Netflix eyeing stream-only service in the US
Netflix CEO Reed Hastings said in a blog-post that Netflix was examining the possibility of stream-only service to American consumers.
Earlier this month, Netflix began offering stream-only service – at a rate of $7.99 a month – to consumers north of the border. No discs. No red envelopes. Just online movies and TV shows. Analysts have billed this Canadian expansion as a kind of test run for Netflix, which was previously offering streaming video exclusively in the US.
"The company will determine whether or not there's opportunity for other countries based on its Canadian performance," notes ReadWriteWeb's Sarah Perez, who participated in a conference call with Netflix execs.
Now Netflix CEO Reed Hasting is hinting that a wider roll-out of streaming service could happen by soon as the end of this year. "We are looking at adding a streaming-only option for the USA over the coming months," Hasting wrote in a blog post today.

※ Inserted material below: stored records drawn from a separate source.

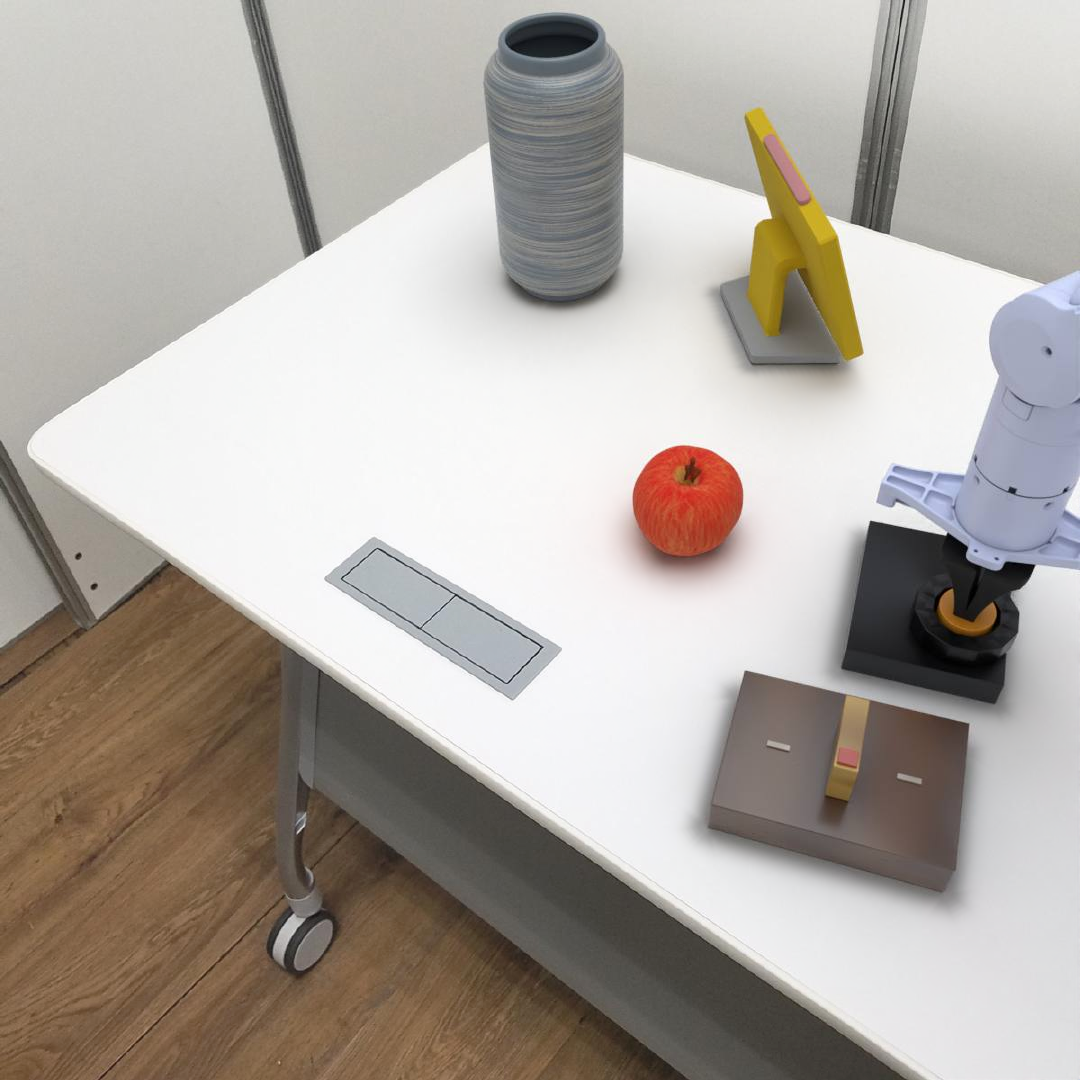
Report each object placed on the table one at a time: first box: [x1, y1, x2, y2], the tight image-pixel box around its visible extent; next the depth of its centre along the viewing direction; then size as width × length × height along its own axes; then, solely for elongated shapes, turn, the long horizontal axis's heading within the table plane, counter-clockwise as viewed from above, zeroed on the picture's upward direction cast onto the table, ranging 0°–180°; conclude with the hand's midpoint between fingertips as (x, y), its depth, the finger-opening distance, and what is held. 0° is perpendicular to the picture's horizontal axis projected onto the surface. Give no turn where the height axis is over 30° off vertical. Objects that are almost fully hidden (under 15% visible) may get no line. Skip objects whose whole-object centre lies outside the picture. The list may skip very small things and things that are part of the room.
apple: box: [631, 444, 744, 557], centre depth 80 cm, size 8×8×8 cm
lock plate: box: [707, 669, 970, 893], centre depth 67 cm, size 14×10×3 cm
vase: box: [482, 11, 625, 302], centre depth 97 cm, size 12×12×23 cm
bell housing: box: [840, 520, 1020, 705], centre depth 75 cm, size 10×12×4 cm
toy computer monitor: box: [719, 106, 865, 364], centre depth 93 cm, size 20×8×16 cm, turn 9°
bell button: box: [935, 589, 997, 637], centre depth 72 cm, size 4×4×2 cm
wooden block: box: [825, 694, 870, 801], centre depth 65 cm, size 5×1×4 cm, turn 161°
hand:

At this point it's worth noting that US consumers can currently pay $8.99 a month for a DVD-by-mail option – an option which also includes unlimited streaming video. In other words, the difference between the Canadian plan and the current cheapest US plan is only one dollar. And plenty of people – like this humble Horizons blogger – use the DVD-by-mail plan AS a streaming-only plan. How do we do that?

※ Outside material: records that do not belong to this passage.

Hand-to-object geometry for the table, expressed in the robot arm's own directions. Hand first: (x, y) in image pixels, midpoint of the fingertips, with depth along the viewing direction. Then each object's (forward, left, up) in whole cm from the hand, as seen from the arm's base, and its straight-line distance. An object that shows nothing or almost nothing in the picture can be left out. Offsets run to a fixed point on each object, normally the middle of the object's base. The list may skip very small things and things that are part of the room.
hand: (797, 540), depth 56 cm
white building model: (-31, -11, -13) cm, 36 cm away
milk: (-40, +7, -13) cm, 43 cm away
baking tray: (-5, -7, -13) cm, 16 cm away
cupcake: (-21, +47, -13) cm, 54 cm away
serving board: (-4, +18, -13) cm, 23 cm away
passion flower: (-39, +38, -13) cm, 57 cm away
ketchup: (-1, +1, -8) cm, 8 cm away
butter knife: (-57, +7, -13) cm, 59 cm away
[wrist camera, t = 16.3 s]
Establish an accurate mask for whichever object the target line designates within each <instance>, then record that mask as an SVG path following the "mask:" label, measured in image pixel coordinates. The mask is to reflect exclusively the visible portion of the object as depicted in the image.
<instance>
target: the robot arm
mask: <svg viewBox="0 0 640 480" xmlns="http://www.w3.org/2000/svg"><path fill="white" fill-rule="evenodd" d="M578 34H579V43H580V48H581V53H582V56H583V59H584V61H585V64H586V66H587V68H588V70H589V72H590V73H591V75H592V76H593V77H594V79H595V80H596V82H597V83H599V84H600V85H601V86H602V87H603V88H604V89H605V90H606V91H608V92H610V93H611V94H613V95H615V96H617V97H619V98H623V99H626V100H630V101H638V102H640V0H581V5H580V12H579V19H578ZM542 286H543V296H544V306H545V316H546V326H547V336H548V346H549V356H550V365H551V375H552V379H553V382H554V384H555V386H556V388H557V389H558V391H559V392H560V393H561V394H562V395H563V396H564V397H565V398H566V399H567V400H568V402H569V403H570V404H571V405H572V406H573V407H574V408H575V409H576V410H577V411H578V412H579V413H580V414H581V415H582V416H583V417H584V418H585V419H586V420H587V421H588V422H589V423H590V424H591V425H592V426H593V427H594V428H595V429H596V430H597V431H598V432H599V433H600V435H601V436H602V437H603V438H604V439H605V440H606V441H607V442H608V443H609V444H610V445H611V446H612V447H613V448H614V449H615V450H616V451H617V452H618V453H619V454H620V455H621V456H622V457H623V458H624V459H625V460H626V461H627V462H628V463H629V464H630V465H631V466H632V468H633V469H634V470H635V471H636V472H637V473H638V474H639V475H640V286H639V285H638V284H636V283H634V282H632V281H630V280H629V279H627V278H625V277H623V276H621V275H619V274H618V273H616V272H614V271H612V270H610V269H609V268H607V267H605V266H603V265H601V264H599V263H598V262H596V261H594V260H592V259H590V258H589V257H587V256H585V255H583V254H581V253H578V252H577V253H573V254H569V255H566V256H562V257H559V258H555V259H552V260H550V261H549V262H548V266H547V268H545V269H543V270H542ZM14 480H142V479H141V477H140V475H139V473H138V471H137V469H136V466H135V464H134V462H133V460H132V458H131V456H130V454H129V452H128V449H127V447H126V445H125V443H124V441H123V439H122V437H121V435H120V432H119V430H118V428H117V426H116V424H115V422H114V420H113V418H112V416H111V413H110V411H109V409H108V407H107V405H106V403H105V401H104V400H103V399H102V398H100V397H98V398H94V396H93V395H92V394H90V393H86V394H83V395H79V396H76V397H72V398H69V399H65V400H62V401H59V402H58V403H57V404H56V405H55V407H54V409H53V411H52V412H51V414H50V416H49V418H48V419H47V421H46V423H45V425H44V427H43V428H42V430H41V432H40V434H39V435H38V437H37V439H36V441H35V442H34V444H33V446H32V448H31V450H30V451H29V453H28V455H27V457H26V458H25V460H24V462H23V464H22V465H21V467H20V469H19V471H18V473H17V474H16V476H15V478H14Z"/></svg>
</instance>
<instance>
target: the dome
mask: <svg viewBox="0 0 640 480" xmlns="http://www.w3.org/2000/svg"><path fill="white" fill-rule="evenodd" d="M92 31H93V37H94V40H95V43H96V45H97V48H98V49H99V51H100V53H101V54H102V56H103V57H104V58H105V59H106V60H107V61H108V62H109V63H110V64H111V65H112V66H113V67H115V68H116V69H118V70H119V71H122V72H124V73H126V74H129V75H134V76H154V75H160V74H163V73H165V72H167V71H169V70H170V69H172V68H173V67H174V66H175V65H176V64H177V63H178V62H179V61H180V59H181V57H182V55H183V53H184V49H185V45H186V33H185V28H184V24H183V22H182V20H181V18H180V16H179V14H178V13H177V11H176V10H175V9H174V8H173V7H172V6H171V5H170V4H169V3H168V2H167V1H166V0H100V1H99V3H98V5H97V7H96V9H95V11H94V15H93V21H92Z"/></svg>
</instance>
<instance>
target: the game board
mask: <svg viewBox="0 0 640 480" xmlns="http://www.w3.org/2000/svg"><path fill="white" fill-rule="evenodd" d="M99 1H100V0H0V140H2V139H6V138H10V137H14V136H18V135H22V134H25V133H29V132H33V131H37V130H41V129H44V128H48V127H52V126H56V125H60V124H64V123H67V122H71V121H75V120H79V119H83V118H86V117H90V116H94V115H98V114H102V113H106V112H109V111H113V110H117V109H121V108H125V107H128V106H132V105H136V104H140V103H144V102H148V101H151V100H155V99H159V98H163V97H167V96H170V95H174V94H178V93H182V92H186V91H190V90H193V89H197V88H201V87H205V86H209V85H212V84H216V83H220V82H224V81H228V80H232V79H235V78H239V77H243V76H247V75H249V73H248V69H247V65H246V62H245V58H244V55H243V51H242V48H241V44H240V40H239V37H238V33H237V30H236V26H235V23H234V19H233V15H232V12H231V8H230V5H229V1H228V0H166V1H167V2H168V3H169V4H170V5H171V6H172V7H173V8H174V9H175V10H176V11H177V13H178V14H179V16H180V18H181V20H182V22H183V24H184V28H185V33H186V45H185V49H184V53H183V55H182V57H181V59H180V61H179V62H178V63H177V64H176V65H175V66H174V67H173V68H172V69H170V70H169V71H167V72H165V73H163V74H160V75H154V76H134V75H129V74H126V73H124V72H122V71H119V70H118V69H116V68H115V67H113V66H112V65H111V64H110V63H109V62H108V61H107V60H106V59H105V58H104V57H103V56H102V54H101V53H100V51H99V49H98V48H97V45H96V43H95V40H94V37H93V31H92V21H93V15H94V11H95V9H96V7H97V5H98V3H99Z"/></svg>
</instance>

Well, we just don't bother requesting DVDs and do our all our Netflix viewing online. (Anyone else out there in our boat?)

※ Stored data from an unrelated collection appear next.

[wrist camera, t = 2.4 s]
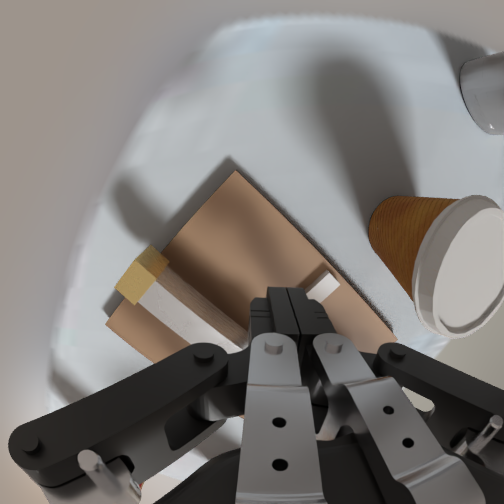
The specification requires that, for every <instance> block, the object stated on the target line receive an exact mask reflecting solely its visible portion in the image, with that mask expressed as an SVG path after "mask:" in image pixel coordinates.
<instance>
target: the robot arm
mask: <svg viewBox="0 0 504 504" xmlns="http://www.w3.org/2000/svg"><path fill="white" fill-rule="evenodd" d="M460 84H461V90H462V94H463V97H464V101H465V103H466V106H467V108H468V110H469V112H470V114H471V116H472V117H473V119H474V121H475V122H476V123H477V125H478V126H479V127H480V128H481V129H482V130H483V131H485V132H486V133H488V134H492V135H504V52H500V53H496V54H492V55H488V56H485V57H481V58H478V59H475V60H471V61H468V62H466V63H465V64H464V65H463V67H462V69H461V74H460ZM402 387H405V388H407V389H409V390H411V391H413V392H415V393H417V394H419V395H421V396H423V397H425V398H427V399H430V400H431V401H432V402H433V403H434V405H435V406H434V408H433V409H432V410H430V411H428V412H423V411H421V410H419V409H417V408H415V407H414V406H413V404H412V403H411V402H410V400H409V399H408V397H407V396H406V395H405V393H404V392H403V390H402ZM241 415H244V424H243V434H242V443H241V448H239V449H235V450H232V451H228V452H226V453H223V454H221V455H219V456H217V457H215V458H213V459H211V460H210V461H208V462H206V463H205V464H204V465H202V466H201V467H200V468H199V469H198V470H196V471H195V472H194V473H193V474H191V475H190V476H189V477H188V478H187V479H185V480H184V481H183V482H182V483H180V484H179V485H178V486H176V487H175V488H174V489H172V490H171V491H170V492H168V493H167V494H166V495H164V496H163V497H162V498H161V499H159V500H158V501H156V502H155V503H153V504H504V390H502V389H499V388H497V387H495V386H493V385H491V384H488V383H485V382H484V381H481V380H479V379H477V378H475V377H472V376H470V375H468V374H466V373H463V372H461V371H459V370H457V369H454V368H452V367H450V366H448V365H446V364H444V363H441V362H439V361H437V360H435V359H433V358H431V357H428V356H426V355H424V354H422V353H420V352H418V351H415V350H413V349H411V348H409V347H407V346H405V345H402V344H399V343H394V342H388V343H384V344H382V345H381V346H380V347H379V349H378V351H377V354H374V353H367V352H361V351H358V350H357V348H356V347H355V345H354V344H353V343H352V341H351V340H350V339H348V338H347V337H345V336H342V335H339V334H337V332H336V330H335V328H334V326H333V324H332V322H331V320H330V319H329V317H328V315H327V313H326V311H325V309H324V307H323V305H322V304H320V303H319V302H318V301H316V300H315V299H308V297H307V295H306V293H305V290H304V288H294V287H286V288H285V287H269V286H268V287H267V293H266V298H260V297H255V298H254V299H253V300H252V301H251V303H250V311H249V325H248V347H247V348H245V349H244V350H242V351H239V352H236V353H231V354H227V352H226V350H225V349H223V348H222V347H221V346H218V345H216V344H213V343H206V342H201V343H194V344H191V345H189V346H187V347H185V348H183V349H181V350H179V351H178V352H176V353H174V354H172V355H170V356H168V357H166V358H164V359H162V360H161V361H159V362H157V363H155V364H153V365H151V366H149V367H147V368H145V369H143V370H141V371H139V372H137V373H135V374H133V375H131V376H129V377H127V378H125V379H123V380H121V381H119V382H117V383H115V384H113V385H111V386H109V387H107V388H105V389H103V390H101V391H98V392H96V393H94V394H92V395H90V396H88V397H86V398H83V399H81V400H79V401H77V402H75V403H72V404H70V405H68V406H66V407H63V408H61V409H59V410H56V411H54V412H52V413H49V414H47V415H45V416H42V417H40V418H37V419H35V420H32V421H30V422H27V423H25V424H23V425H20V426H19V427H17V428H16V429H15V430H14V431H13V433H12V434H11V436H10V438H9V443H8V448H9V453H10V455H11V457H12V459H13V460H14V461H15V463H16V464H17V465H18V466H19V467H20V468H21V469H23V470H24V471H25V472H26V473H27V474H28V475H29V477H30V478H31V479H32V480H33V481H34V482H35V483H36V484H37V485H38V486H39V487H40V488H41V489H42V491H43V492H44V494H45V496H46V498H47V500H48V501H49V503H50V504H139V502H140V500H141V490H140V487H139V485H140V484H141V483H143V482H144V481H146V480H147V479H149V478H150V477H152V476H154V475H155V474H157V473H158V472H160V471H161V470H163V469H164V468H166V467H167V466H169V465H170V464H172V463H173V462H175V461H176V460H177V459H179V458H180V457H182V456H183V455H184V454H186V453H187V452H189V451H190V450H191V449H193V448H194V447H195V446H197V445H198V444H199V443H201V442H202V441H203V440H205V439H206V438H207V437H208V436H210V435H211V434H212V433H213V432H215V431H216V430H217V429H218V428H220V427H221V426H222V425H223V424H224V423H225V422H226V420H227V418H231V417H236V416H241Z"/></svg>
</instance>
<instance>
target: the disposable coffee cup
mask: <svg viewBox="0 0 504 504" xmlns="http://www.w3.org/2000/svg"><path fill="white" fill-rule="evenodd" d="M369 241H370V244H371V246H372V248H373V250H374V251H375V253H376V254H377V255H378V256H379V257H380V259H381V260H382V261H383V262H384V264H385V265H386V266H387V268H388V269H389V270H390V271H391V273H392V274H393V275H394V277H395V278H396V279H397V281H398V282H399V283H400V285H401V286H402V287H403V289H404V290H405V291H406V293H407V294H408V295H409V297H410V298H411V300H412V301H413V302H414V305H415V310H416V313H417V316H418V318H419V320H420V322H421V323H422V325H423V326H424V327H425V328H426V329H427V330H429V331H430V332H432V333H434V334H439V335H444V336H446V337H449V338H452V339H456V338H463V337H466V336H468V335H471V334H472V333H474V332H475V331H477V330H478V329H480V328H481V327H482V326H484V325H485V324H486V323H487V322H488V321H489V320H490V319H491V317H492V316H493V315H494V314H495V312H496V311H497V310H498V308H499V307H500V305H501V304H502V302H503V300H504V211H502V210H501V209H500V208H499V206H498V205H497V204H496V203H495V202H494V201H493V200H492V199H490V198H488V197H486V196H481V195H471V196H468V197H464V198H462V199H447V198H429V197H409V196H393V197H390V198H388V199H386V200H384V201H383V202H382V203H381V204H380V205H379V206H378V207H377V208H376V209H375V211H374V213H373V215H372V217H371V220H370V223H369Z"/></svg>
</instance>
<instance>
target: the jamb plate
mask: <svg viewBox="0 0 504 504" xmlns="http://www.w3.org/2000/svg"><path fill="white" fill-rule="evenodd" d="M161 254H162V255H163V256H164V257H165V258H166V259H167V260H168V261H170V262H169V263H168V265H167V266H168V267H170V268H171V269H172V270H173V271H174V272H175V273H176V274H178V275H179V276H180V277H181V278H182V279H183V280H185V281H186V282H187V283H188V284H189V285H190V286H192V287H193V288H194V289H195V290H196V291H198V292H199V293H200V294H201V295H202V296H204V297H205V298H206V299H207V300H208V301H210V302H211V303H212V304H213V305H214V306H216V307H217V308H218V309H219V310H221V311H222V312H223V313H224V314H226V315H227V316H228V317H229V318H231V319H232V320H233V321H234V322H236V323H237V324H238V325H240V326H241V327H242V328H243V329H245V330H246V331H247V332H248V325H249V311H250V303H251V301H252V300H253V299H254V298H255V297H260V298H266V293H267V287H268V286H269V287H285V288H286V287H294V288H304V290H305V293H306V295H307V297H308V299H315V300H316V301H318V302H319V303H320V304H322V305H323V307H324V309H325V311H326V313H327V315H328V317H329V319H330V320H331V322H332V324H333V326H334V328H335V330H336V332H337V334H339V335H342V336H345V337H347V338H348V339H350V340H351V341H352V343H353V344H354V345H355V347H356V348H357V350H358V351H361V352H367V353H374V354H377V351H378V349H379V347H380V346H381V345H382V344H384V343H388V342H396V341H397V340H398V339H397V338H396V336H395V335H394V334H393V333H392V331H391V330H390V329H389V328H388V327H387V326H386V324H385V323H384V322H383V321H382V320H381V319H380V318H379V316H378V315H377V314H376V313H375V312H374V311H373V310H372V309H371V307H370V306H369V305H368V304H367V303H366V302H365V301H364V300H363V299H362V297H361V296H360V295H359V294H358V293H357V292H356V291H355V290H354V289H353V288H352V286H351V285H350V284H349V283H348V282H347V281H346V280H345V279H344V278H343V277H342V276H341V275H340V273H339V272H338V271H337V270H336V269H335V268H334V267H333V266H332V265H331V264H330V263H329V262H328V261H327V260H326V259H325V258H324V257H323V255H322V254H321V253H320V252H319V251H318V250H317V249H316V248H315V247H314V246H313V245H312V244H311V243H310V242H309V241H308V240H307V239H306V238H305V237H304V236H303V235H302V234H301V233H300V232H299V231H298V230H297V229H296V228H295V227H294V226H293V225H292V224H291V223H290V222H289V221H288V220H287V219H286V218H285V217H284V216H283V215H282V214H281V213H280V212H279V211H278V210H277V209H276V208H275V207H274V206H273V205H272V204H271V203H270V202H269V201H268V200H267V199H266V198H265V197H264V196H263V195H262V194H261V193H260V192H259V191H258V190H257V189H256V188H254V187H253V186H252V185H251V184H250V183H249V182H248V181H247V180H246V179H245V178H244V177H243V176H242V175H241V174H240V173H239V172H238V171H236V170H235V171H234V172H233V173H232V174H231V175H230V177H229V178H228V179H227V180H226V181H225V182H224V183H223V184H222V185H221V186H220V187H219V188H218V189H217V190H216V191H215V192H214V193H213V195H212V196H211V197H210V198H209V199H208V200H207V201H206V202H205V203H204V204H203V205H202V206H201V208H200V209H199V210H198V211H197V212H196V213H195V214H194V215H193V216H192V218H191V219H190V220H189V221H188V222H187V223H186V224H185V226H184V227H183V228H182V229H181V230H180V231H179V232H178V234H177V235H176V236H175V237H174V238H173V239H172V240H171V242H170V243H169V244H168V245H167V246H166V248H165V249H164V250H163V251H162V252H161ZM105 325H106V326H107V327H109V328H110V329H111V330H112V331H113V332H115V333H116V334H117V335H118V336H119V337H121V338H122V339H123V340H124V341H126V342H127V343H128V344H129V345H131V346H132V347H133V348H134V349H136V350H137V351H138V352H140V353H141V354H142V355H144V356H145V357H146V358H148V359H149V360H150V361H152V362H153V363H154V364H155V363H157V362H159V361H161V360H162V359H164V358H166V357H168V356H170V355H172V354H174V353H176V352H178V351H179V350H181V349H183V348H185V347H187V346H189V345H191V344H190V343H189V342H187V341H186V340H185V339H183V338H182V337H181V336H179V335H178V334H177V333H175V332H174V331H173V330H172V329H170V328H169V327H168V326H166V325H165V324H164V323H163V322H161V321H160V320H159V319H158V318H157V317H155V316H154V315H153V314H152V313H150V312H149V311H148V310H147V309H146V308H144V307H143V306H142V305H141V304H140V303H139V302H137V303H136V304H135V305H134V304H132V303H131V302H130V301H129V300H128V299H127V298H124V300H123V301H122V302H121V304H120V305H119V306H118V307H117V309H116V310H115V311H114V313H113V314H112V315H111V317H110V318H109V320H108V321H107V322H106V324H105ZM239 417H241V418H243V419H244V415H241V416H239Z"/></svg>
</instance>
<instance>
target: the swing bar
mask: <svg viewBox="0 0 504 504" xmlns="http://www.w3.org/2000/svg"><path fill="white" fill-rule="evenodd" d="M169 262H170V261H168V260H167V259H166V258H165V257H164V256H163V255H162V254H161V253H159V252H158V251H157V250H156V249H155V248H154V247H153V246H152V245H150V246H149V247H148V248H147V249H146V250H145V251H144V252H142V253H141V254H140V255H139V256H138V257H137V258H136V259H135V260H134V261H133V263H132V264H131V265H130V267H129V268H128V269H127V271H126V272H125V273H124V275H123V276H122V277H121V279H120V280H119V281H118V283H117V284H116V286H115V287H114V288H115V289H117V290H118V291H119V292H120V293H121V294H122V295H123V296H124V297H125V298H127V299H128V300H129V301H130V302H131V303H132V304H134V305H135V304H136V303H137V302H139V303H140V304H141V305H142V306H143V307H144V308H146V309H147V310H148V311H149V312H150V313H152V314H153V315H154V316H155V317H157V318H158V319H159V320H160V321H161V322H163V323H164V324H165V325H166V326H168V327H169V328H170V329H172V330H173V331H174V332H175V333H177V334H178V335H179V336H181V337H182V338H183V339H185V340H186V341H187V342H189V343H190V344H194V343H201V342H206V343H213V344H216V345H218V346H221V347H222V348H223V349H225V350H226V352H227V354H231V353H236V352H239V351H242V350H244V349H245V348H247V347H248V332H247V331H246V330H245V329H243V328H242V327H241V326H240V325H238V324H237V323H236V322H234V321H233V320H232V319H231V318H229V317H228V316H227V315H226V314H224V313H223V312H222V311H221V310H219V309H218V308H217V307H216V306H214V305H213V304H212V303H211V302H210V301H208V300H207V299H206V298H205V297H204V296H202V295H201V294H200V293H199V292H198V291H196V290H195V289H194V288H193V287H192V286H190V285H189V284H188V283H187V282H186V281H185V280H183V279H182V278H181V277H180V276H179V275H178V274H176V273H175V272H174V271H173V270H172V269H171V268H170V267H168V266H167V265H168V263H169Z"/></svg>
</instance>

As we recently noted, Netflix has faced heightened competition from other online services.
HBO, for instance, has launched its own subscription streaming platform called HBO GO, and Hulu has begun offering premium content under the aegis of Hulu Plus. This spring, partially in an effort to stay ahead of rivals such as Hulu, Netflix announced it had reached a deal that would delay the availability of new releases from Universal and Twentieth Century Fox for at least a month after the official DVD release date.
In exchange, Fox and Universal agreed to provide more content to Netflix.